[[ Passage open ]]
1.1 Background of Study
The web is a collection of text documents and other resources, linked by hyperlinks and Uniform Resource Locator (URLs), usually accessed by web browsers, from web servers. The web started from a simple information sharing system, and has now grown to a rich collection of dynamic and interactive services. The tremendous growth of web has resulted into high demand for high bandwidth and delay in fetching user request (Neha, 2013). Users sometimes experience unpredictable delay while retrieving web pages from the server. Increase in bandwidth is a possible solution to the problem but it involves high economic cost. Web caching reduces the latency perceived by the user, reduces bandwidth utilization and reduces the loads on the origin servers (Pallis, 2007). Latency refers to the time elapsed from the time a request is sent to the time sender receives the requested information.
Many latency tolerant techniques have been developed over the years to solve this problem without necessarily increasing the bandwidth. Most notably are caching and prefetching. Web prefetching helps to fetch and cache users request during server idle time, which will reduce the load on the origin server. To reduce the access delay experienced by users, it is advisable to predict and prefetch web object based on user access patterns and cache them. Studies on web pre-fetching are mostly based on the history of user access patterns. If the history information shows an access pattern of URL address A followed B with a high probability, then B will be prefetched once A is accessed (Cheng-Zhong, 2000).
[[ Passage closed ]]
[[ Given entries open ]]
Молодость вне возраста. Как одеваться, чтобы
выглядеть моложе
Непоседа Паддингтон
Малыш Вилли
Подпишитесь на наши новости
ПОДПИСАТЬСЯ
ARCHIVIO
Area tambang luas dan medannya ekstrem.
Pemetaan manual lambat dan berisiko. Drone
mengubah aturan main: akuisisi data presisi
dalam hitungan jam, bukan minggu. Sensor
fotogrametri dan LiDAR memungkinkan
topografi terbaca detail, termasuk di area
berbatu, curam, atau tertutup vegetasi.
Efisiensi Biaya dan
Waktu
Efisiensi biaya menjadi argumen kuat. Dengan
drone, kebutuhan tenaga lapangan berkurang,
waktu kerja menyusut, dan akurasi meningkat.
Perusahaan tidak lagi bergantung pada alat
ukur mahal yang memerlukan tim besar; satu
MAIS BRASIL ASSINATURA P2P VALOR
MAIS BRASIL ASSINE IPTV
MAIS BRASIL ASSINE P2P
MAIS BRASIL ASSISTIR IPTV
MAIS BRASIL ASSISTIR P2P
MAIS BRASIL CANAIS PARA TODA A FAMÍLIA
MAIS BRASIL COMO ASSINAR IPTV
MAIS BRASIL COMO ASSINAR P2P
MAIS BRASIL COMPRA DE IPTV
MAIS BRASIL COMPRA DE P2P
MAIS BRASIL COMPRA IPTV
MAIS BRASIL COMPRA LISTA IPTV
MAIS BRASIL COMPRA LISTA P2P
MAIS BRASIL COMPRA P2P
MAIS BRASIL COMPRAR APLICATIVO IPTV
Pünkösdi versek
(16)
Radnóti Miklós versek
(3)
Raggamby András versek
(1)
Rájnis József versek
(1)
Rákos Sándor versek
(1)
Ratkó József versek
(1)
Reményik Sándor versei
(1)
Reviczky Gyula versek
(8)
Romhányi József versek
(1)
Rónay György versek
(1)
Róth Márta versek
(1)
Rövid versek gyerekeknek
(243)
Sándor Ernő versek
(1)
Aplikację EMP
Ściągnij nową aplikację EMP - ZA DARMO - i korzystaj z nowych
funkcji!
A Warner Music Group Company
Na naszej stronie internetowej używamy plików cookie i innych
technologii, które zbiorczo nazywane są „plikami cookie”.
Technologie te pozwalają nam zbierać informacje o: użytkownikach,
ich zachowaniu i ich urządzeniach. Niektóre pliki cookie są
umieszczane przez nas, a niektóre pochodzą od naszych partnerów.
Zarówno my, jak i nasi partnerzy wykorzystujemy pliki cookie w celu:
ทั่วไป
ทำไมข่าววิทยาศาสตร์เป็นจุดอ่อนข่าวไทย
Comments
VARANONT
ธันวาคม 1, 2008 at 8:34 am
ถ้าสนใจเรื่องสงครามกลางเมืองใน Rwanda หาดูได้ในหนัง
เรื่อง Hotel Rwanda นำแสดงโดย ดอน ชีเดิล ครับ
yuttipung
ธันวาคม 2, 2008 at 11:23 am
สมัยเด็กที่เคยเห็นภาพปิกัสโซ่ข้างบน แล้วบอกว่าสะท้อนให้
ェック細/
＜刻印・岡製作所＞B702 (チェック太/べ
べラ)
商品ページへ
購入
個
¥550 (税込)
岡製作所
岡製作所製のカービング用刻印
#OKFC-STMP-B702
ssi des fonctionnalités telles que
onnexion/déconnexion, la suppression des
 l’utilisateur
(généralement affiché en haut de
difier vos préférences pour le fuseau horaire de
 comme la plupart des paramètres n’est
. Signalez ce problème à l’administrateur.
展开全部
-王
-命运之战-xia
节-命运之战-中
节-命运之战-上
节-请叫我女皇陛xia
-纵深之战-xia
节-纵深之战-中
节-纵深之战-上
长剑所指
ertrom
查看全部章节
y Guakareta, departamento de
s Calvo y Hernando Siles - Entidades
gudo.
[[ Given entries closed ]]
**Required actions**
a - Answer these questions using the web caching background passage:
(i) What three effects of web caching does the passage list?
(ii) How does the passage define latency?
(iii) During what time does web prefetching fetch and cache user requests?
b - Extend the web caching background passage with new writing that follows on from its last sentence.

**Task results**
a -
(i) It reduces the latency perceived by the user, reduces bandwidth utilization, and reduces the loads on the origin servers.
(ii) Latency is the time elapsed from when a request is sent to when the sender receives the requested information.
(iii) During server idle time.

b -
Web prefetching is the process of obtaining web pages in advance by proxy server before a request is sent by a user. When a client makes a request for web object, rather than sending request to the web server, it may be fetched from the cache. The main factor for selecting a web pre-fetching algorithm is its ability to predict the web object to be prefetched in order to reduce latency. Web prefetching exploits the spatial locality of web pages, i.e. pages that are linked with current page will be accessed with higher probability than other pages. Web prefetching can be applied in a web environment as between clients and web server, between proxy servers and web server and between clients and proxy server (Greeshma, 2012).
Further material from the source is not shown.